§ **Objective**
Render the lines below as a JSON list of strings, one string per line with blank lines left out. Begin at the very first line and stop after the line containing "family: Azotidae", including that line.

§ **Records supplied**
= = = =
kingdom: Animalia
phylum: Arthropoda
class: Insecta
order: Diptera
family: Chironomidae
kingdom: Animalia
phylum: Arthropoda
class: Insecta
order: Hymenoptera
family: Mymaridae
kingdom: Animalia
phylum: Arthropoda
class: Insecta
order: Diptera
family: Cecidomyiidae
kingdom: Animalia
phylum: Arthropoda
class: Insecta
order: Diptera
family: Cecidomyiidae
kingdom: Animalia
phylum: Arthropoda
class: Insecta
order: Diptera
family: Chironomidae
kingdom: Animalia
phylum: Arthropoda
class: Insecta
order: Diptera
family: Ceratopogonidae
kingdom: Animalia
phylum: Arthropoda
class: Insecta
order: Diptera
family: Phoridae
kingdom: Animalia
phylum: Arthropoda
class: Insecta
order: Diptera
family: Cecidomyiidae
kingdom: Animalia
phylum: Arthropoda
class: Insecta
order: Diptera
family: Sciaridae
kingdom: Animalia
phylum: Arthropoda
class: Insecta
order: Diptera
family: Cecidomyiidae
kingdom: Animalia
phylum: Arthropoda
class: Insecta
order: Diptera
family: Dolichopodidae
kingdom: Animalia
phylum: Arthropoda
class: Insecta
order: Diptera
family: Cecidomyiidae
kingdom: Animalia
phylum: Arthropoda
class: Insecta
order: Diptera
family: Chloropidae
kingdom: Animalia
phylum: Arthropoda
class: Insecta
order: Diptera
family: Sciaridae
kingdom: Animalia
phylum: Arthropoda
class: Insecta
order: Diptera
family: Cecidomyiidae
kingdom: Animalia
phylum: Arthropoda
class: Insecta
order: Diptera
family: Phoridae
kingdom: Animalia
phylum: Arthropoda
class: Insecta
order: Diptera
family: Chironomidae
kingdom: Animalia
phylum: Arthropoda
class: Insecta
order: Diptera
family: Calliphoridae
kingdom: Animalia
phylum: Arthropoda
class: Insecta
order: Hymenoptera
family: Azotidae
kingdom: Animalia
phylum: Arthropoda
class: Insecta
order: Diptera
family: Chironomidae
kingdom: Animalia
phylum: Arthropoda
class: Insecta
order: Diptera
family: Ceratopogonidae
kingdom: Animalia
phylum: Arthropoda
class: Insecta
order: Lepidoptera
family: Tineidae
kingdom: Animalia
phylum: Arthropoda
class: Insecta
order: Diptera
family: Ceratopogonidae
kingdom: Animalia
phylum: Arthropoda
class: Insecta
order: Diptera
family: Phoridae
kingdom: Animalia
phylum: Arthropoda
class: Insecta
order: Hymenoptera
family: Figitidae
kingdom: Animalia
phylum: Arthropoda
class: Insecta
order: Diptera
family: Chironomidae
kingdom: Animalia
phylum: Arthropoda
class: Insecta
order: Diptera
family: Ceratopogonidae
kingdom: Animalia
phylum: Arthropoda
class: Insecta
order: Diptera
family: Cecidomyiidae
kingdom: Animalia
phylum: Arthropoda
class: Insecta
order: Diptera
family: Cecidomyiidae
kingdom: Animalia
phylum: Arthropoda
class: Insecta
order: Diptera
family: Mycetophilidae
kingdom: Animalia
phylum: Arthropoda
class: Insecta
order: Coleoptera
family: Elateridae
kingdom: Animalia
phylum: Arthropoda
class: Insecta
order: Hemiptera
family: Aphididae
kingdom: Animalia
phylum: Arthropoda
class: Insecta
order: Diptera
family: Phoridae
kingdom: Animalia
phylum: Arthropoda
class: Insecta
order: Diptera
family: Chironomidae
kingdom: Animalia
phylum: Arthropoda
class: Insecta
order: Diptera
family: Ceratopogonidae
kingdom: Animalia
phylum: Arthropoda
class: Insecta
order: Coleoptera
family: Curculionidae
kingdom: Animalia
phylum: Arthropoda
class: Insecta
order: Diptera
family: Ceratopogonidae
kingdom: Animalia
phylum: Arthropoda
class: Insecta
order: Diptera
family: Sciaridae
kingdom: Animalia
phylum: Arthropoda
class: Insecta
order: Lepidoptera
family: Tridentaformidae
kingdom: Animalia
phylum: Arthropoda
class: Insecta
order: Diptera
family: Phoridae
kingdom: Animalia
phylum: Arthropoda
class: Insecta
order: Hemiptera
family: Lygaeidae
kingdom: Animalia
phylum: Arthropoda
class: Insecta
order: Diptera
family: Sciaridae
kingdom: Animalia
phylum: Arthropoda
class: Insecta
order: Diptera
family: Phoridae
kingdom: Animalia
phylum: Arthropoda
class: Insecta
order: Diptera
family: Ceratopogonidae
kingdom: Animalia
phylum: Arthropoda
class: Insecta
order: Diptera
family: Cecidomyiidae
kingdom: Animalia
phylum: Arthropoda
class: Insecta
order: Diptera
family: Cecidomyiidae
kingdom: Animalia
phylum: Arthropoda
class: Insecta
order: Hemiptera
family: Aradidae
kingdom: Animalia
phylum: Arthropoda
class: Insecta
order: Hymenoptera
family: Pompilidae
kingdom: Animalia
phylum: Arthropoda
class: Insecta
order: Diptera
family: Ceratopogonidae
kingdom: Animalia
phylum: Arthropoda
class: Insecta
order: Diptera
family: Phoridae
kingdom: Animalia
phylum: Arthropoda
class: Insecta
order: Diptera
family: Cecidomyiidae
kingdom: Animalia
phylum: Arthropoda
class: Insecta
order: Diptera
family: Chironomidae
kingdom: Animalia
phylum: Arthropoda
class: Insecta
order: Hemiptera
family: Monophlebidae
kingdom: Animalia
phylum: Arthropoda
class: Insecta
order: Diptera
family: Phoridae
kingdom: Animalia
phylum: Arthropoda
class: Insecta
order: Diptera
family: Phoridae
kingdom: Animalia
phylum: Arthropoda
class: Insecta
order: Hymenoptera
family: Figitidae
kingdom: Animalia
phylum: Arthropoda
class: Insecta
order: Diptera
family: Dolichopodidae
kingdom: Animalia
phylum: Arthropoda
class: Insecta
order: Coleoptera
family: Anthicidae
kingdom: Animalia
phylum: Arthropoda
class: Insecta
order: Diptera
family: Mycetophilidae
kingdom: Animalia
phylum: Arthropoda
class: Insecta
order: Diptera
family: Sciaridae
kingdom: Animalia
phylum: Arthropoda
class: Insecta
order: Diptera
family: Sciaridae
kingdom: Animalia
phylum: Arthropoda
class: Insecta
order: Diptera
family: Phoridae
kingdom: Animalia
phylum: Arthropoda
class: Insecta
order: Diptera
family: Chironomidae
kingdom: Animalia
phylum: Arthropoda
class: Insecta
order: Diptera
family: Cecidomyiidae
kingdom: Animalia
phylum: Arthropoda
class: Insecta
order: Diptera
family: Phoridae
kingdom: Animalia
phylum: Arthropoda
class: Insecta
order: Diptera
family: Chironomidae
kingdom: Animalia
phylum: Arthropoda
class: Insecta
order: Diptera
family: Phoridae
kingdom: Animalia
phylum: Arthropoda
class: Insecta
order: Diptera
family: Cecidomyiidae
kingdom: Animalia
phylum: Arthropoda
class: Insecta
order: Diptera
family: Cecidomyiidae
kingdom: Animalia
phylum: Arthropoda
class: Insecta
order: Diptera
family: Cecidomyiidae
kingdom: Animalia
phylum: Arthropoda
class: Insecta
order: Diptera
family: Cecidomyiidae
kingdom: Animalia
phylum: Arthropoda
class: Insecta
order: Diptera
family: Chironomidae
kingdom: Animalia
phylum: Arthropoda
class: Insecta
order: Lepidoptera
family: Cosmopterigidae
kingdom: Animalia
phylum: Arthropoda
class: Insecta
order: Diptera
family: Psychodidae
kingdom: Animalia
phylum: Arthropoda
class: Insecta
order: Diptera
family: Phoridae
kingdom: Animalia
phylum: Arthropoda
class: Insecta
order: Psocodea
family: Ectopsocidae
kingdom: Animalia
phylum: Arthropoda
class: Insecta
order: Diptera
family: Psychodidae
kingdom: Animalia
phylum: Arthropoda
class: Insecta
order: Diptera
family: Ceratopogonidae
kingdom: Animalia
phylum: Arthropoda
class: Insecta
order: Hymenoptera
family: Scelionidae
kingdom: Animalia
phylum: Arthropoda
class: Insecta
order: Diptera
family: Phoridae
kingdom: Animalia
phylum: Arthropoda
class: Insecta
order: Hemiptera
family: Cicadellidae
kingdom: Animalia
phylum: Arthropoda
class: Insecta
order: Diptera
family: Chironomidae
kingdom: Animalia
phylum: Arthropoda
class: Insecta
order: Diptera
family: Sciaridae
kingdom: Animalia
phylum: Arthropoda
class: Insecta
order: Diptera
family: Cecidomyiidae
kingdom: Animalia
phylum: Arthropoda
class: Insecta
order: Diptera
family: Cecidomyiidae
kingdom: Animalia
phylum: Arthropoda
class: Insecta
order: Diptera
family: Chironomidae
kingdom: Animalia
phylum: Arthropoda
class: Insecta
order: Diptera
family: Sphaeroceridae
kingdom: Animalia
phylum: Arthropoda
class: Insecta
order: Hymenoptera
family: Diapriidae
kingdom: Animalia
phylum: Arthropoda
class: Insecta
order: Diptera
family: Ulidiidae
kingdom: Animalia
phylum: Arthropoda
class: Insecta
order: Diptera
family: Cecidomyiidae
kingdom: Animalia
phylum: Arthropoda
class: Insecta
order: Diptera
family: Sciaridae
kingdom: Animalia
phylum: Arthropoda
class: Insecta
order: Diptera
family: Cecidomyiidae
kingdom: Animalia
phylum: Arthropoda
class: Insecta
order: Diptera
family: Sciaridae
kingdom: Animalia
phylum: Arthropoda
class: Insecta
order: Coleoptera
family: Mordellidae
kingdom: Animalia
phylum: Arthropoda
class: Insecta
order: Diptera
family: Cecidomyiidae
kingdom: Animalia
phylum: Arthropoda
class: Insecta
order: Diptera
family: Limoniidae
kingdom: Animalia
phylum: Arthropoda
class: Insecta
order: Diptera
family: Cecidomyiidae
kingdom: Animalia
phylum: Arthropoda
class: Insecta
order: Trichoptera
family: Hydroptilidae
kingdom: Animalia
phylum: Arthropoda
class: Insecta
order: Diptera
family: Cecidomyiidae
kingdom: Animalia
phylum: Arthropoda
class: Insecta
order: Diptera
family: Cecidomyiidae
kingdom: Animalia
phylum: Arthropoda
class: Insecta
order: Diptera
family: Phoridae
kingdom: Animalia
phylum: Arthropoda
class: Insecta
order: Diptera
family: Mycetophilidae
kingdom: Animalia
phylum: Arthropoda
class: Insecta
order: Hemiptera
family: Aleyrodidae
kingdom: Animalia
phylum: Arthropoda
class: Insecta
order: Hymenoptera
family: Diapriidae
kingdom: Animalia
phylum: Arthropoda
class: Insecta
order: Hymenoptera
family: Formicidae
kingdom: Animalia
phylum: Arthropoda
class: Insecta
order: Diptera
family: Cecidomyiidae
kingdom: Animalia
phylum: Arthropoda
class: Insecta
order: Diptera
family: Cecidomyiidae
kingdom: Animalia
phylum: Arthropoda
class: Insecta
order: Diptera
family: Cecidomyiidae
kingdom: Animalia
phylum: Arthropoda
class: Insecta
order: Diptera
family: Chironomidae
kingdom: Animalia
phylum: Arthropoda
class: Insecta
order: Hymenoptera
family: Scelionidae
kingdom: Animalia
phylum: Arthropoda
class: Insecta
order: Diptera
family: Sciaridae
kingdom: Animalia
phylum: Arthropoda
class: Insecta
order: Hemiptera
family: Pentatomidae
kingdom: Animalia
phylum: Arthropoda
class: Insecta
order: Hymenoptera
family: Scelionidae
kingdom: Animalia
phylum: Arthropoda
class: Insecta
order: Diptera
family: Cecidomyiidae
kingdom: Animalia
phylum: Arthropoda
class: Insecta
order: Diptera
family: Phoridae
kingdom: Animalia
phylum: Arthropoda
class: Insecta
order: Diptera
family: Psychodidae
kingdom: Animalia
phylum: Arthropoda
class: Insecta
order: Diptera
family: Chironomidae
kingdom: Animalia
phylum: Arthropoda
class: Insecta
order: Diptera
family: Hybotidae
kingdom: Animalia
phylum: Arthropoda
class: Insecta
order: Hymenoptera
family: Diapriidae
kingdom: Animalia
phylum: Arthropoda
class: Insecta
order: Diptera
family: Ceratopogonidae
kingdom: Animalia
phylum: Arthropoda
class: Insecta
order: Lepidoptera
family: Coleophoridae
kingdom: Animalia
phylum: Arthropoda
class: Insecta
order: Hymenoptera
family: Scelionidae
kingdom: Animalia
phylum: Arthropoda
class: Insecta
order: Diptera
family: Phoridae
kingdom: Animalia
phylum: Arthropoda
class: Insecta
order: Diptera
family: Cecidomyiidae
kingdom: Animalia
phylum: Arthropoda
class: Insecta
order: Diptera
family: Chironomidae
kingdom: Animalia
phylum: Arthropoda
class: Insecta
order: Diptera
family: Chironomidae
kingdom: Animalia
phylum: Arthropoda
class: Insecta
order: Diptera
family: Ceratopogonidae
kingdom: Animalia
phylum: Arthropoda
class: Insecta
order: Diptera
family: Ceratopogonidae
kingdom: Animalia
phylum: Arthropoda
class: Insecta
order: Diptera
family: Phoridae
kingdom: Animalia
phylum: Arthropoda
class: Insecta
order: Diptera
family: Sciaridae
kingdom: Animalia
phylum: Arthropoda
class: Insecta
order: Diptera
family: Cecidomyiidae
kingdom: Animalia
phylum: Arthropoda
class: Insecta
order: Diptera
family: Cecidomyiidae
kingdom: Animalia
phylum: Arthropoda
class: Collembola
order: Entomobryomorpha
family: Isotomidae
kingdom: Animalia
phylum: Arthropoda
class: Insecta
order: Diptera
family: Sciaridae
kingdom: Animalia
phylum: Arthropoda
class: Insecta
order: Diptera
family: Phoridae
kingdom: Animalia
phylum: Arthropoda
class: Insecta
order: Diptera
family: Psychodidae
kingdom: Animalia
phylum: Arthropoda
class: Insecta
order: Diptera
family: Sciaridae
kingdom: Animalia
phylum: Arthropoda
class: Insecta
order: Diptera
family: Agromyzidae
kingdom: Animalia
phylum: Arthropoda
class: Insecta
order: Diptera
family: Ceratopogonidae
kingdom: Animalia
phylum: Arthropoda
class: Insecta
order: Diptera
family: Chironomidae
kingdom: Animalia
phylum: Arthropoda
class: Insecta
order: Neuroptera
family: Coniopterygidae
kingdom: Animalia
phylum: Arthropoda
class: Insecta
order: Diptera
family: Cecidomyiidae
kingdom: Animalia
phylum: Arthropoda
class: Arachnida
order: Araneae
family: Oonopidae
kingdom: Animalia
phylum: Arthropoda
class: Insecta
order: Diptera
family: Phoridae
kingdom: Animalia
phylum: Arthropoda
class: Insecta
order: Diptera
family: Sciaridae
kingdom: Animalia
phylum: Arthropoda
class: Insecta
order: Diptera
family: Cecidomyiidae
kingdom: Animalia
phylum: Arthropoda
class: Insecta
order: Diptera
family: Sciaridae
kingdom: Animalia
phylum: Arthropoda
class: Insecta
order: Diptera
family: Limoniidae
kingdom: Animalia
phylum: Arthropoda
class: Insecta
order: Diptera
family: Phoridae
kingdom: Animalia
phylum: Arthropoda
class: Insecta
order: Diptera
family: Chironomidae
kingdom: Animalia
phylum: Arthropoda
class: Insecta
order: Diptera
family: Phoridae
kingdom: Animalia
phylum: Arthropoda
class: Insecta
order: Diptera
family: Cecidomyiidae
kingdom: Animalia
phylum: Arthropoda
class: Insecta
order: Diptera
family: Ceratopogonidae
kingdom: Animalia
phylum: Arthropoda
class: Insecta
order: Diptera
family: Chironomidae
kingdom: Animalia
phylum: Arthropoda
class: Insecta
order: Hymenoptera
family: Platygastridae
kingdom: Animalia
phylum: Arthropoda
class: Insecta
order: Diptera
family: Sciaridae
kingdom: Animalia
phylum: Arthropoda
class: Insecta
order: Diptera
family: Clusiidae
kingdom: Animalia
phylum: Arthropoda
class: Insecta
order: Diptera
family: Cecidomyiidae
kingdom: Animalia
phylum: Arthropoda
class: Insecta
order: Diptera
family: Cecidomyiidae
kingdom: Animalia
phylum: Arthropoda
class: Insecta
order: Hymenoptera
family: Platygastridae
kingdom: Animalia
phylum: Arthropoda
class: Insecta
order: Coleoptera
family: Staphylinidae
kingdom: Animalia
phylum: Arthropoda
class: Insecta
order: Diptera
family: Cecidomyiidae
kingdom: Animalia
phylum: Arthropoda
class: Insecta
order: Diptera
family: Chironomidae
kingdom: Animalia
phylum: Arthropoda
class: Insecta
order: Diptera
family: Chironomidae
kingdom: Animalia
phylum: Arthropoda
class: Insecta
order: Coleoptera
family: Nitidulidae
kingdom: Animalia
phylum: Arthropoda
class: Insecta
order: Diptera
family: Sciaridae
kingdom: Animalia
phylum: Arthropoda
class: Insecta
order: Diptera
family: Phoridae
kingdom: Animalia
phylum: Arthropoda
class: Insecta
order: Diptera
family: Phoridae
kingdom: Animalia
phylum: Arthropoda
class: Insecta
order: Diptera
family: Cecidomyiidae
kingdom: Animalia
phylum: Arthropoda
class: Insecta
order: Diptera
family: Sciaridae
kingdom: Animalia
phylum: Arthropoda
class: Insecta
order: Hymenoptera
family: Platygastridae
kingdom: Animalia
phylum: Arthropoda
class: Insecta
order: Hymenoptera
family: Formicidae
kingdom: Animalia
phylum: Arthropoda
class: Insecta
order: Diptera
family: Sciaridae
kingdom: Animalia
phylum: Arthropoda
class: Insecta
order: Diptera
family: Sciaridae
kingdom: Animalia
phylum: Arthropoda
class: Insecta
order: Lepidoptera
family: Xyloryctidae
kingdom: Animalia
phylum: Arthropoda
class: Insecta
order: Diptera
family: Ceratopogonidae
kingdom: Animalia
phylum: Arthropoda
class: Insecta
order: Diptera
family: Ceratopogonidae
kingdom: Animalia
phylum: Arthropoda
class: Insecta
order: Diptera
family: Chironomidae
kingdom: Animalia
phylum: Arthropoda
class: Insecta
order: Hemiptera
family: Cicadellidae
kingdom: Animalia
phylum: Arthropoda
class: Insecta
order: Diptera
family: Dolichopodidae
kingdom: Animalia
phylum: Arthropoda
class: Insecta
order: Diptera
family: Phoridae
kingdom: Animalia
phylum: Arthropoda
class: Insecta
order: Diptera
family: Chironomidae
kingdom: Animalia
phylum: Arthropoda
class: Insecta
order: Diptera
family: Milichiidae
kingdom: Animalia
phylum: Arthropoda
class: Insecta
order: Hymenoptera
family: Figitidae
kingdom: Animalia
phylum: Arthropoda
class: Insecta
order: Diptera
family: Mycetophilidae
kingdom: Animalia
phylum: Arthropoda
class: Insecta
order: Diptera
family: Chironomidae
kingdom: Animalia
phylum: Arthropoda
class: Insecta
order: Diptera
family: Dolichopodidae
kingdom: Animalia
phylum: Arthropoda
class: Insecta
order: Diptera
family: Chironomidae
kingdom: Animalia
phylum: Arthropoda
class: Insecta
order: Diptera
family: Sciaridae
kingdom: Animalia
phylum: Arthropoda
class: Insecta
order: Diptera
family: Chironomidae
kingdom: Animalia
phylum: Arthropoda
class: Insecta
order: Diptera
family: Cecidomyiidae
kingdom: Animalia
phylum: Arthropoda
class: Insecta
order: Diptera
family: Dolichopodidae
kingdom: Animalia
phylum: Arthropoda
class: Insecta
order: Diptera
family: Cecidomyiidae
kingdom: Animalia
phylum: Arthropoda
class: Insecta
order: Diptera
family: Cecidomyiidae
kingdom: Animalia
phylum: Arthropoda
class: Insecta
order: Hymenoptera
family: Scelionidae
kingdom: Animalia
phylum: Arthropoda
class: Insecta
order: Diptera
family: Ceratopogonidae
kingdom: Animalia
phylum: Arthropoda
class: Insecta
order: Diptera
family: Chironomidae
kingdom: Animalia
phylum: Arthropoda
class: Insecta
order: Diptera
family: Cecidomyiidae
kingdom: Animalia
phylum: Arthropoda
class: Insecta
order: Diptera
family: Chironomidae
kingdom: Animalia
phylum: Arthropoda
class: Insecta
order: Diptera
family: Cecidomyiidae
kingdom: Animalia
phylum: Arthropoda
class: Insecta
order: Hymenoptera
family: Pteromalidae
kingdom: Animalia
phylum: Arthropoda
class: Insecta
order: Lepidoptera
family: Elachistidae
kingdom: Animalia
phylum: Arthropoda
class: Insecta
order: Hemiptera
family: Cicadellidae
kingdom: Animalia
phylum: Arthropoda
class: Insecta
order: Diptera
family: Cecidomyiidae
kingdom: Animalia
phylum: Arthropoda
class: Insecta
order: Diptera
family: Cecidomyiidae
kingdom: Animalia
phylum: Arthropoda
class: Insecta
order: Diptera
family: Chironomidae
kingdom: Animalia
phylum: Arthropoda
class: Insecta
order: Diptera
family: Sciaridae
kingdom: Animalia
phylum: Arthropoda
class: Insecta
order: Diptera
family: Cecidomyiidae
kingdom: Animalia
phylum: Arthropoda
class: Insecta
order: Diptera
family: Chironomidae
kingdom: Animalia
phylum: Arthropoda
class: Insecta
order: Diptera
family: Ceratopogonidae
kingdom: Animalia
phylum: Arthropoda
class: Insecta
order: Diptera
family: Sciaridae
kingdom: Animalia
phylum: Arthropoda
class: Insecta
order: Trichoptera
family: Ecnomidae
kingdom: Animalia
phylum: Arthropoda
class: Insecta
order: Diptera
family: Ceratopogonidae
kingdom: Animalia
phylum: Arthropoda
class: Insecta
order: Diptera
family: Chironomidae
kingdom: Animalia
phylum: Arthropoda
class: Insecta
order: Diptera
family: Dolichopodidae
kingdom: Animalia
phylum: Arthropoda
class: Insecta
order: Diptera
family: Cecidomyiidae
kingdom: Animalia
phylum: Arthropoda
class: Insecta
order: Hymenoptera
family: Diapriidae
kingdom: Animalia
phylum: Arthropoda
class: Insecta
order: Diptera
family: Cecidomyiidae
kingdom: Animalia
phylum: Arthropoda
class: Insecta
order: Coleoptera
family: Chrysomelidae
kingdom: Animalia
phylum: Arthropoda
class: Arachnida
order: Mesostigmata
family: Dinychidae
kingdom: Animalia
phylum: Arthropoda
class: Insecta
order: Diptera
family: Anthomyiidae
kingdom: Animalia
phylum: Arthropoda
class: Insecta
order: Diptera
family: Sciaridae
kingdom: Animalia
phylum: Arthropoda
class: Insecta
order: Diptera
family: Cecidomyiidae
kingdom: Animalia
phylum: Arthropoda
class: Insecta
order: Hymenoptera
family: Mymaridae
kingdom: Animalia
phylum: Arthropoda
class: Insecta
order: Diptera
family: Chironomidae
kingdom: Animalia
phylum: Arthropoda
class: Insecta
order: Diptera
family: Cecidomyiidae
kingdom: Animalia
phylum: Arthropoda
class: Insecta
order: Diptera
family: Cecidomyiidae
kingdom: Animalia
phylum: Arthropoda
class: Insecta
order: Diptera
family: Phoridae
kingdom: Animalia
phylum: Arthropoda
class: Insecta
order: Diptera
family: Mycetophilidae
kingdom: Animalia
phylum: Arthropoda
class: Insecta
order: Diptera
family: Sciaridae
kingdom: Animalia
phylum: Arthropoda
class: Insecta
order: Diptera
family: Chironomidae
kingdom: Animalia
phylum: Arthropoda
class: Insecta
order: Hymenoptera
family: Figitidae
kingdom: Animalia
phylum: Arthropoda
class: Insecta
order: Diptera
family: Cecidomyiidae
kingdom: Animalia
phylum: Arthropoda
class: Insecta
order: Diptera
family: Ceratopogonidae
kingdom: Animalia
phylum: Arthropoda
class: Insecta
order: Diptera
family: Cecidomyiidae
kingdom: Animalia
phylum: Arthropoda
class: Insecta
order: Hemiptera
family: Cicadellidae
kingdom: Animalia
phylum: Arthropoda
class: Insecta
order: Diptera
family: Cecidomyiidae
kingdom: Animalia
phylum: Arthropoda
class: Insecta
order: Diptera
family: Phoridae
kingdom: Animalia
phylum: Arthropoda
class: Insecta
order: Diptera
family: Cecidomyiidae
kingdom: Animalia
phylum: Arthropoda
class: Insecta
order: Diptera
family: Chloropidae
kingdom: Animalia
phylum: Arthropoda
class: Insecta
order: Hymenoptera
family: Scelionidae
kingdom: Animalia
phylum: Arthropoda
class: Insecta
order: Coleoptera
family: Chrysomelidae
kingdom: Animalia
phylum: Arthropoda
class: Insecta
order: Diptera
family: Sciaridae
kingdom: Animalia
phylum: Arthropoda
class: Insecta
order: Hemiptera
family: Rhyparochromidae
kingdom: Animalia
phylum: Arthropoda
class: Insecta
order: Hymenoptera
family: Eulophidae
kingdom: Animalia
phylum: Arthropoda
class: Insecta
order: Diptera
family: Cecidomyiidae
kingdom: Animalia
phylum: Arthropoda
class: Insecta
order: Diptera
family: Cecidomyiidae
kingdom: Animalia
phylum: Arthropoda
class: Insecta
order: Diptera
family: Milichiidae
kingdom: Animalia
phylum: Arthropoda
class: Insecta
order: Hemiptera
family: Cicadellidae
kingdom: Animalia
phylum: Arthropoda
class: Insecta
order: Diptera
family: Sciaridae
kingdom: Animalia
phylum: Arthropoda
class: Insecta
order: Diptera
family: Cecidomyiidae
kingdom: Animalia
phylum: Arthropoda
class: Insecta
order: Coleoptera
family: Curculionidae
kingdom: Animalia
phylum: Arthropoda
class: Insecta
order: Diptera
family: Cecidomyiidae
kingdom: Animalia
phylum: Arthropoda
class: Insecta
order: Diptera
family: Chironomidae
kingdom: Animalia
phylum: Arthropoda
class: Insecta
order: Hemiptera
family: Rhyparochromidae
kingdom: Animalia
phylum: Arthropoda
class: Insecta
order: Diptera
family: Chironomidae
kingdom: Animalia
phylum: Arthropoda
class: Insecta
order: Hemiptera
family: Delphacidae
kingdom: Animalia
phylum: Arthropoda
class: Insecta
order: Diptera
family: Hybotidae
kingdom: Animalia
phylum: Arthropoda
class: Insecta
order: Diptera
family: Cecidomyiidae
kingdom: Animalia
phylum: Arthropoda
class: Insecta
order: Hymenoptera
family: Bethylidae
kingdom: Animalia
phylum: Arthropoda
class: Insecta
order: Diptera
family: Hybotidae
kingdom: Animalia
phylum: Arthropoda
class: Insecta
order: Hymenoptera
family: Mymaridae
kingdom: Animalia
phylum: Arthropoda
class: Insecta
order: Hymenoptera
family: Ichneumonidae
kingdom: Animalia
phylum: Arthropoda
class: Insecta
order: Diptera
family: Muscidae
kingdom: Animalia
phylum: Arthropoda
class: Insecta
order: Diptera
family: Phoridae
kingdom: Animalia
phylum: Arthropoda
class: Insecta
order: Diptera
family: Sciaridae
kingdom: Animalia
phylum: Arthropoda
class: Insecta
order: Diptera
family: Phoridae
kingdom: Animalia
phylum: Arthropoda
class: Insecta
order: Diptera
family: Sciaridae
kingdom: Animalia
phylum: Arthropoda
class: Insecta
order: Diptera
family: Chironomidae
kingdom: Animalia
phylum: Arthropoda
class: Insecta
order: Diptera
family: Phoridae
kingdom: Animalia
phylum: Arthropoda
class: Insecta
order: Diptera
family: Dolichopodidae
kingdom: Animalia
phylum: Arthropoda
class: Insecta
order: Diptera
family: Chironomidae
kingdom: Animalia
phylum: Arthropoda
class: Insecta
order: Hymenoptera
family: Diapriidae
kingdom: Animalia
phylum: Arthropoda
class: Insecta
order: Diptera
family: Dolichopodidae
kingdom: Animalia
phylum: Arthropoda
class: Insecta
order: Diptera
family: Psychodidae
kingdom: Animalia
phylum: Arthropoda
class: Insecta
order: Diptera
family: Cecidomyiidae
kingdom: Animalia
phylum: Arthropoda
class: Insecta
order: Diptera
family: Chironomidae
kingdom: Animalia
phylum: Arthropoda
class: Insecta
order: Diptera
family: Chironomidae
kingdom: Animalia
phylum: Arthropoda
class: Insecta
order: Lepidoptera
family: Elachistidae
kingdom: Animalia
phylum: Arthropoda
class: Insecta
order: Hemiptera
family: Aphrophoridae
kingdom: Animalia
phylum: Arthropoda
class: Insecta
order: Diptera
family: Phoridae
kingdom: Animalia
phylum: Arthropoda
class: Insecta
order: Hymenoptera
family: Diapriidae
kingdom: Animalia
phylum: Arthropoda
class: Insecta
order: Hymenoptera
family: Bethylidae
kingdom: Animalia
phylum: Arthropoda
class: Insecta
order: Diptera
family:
= = = =
§ **Exercise solution**
[
  "kingdom: Animalia",
  "phylum: Arthropoda",
  "class: Insecta",
  "order: Diptera",
  "family: Chironomidae",
  "kingdom: Animalia",
  "phylum: Arthropoda",
  "class: Insecta",
  "order: Hymenoptera",
  "family: Mymaridae",
  "kingdom: Animalia",
  "phylum: Arthropoda",
  "class: Insecta",
  "order: Diptera",
  "family: Cecidomyiidae",
  "kingdom: Animalia",
  "phylum: Arthropoda",
  "class: Insecta",
  "order: Diptera",
  "family: Cecidomyiidae",
  "kingdom: Animalia",
  "phylum: Arthropoda",
  "class: Insecta",
  "order: Diptera",
  "family: Chironomidae",
  "kingdom: Animalia",
  "phylum: Arthropoda",
  "class: Insecta",
  "order: Diptera",
  "family: Ceratopogonidae",
  "kingdom: Animalia",
  "phylum: Arthropoda",
  "class: Insecta",
  "order: Diptera",
  "family: Phoridae",
  "kingdom: Animalia",
  "phylum: Arthropoda",
  "class: Insecta",
  "order: Diptera",
  "family: Cecidomyiidae",
  "kingdom: Animalia",
  "phylum: Arthropoda",
  "class: Insecta",
  "order: Diptera",
  "family: Sciaridae",
  "kingdom: Animalia",
  "phylum: Arthropoda",
  "class: Insecta",
  "order: Diptera",
  "family: Cecidomyiidae",
  "kingdom: Animalia",
  "phylum: Arthropoda",
  "class: Insecta",
  "order: Diptera",
  "family: Dolichopodidae",
  "kingdom: Animalia",
  "phylum: Arthropoda",
  "class: Insecta",
  "order: Diptera",
  "family: Cecidomyiidae",
  "kingdom: Animalia",
  "phylum: Arthropoda",
  "class: Insecta",
  "order: Diptera",
  "family: Chloropidae",
  "kingdom: Animalia",
  "phylum: Arthropoda",
  "class: Insecta",
  "order: Diptera",
  "family: Sciaridae",
  "kingdom: Animalia",
  "phylum: Arthropoda",
  "class: Insecta",
  "order: Diptera",
  "family: Cecidomyiidae",
  "kingdom: Animalia",
  "phylum: Arthropoda",
  "class: Insecta",
  "order: Diptera",
  "family: Phoridae",
  "kingdom: Animalia",
  "phylum: Arthropoda",
  "class: Insecta",
  "order: Diptera",
  "family: Chironomidae",
  "kingdom: Animalia",
  "phylum: Arthropoda",
  "class: Insecta",
  "order: Diptera",
  "family: Calliphoridae",
  "kingdom: Animalia",
  "phylum: Arthropoda",
  "class: Insecta",
  "order: Hymenoptera",
  "family: Azotidae"
]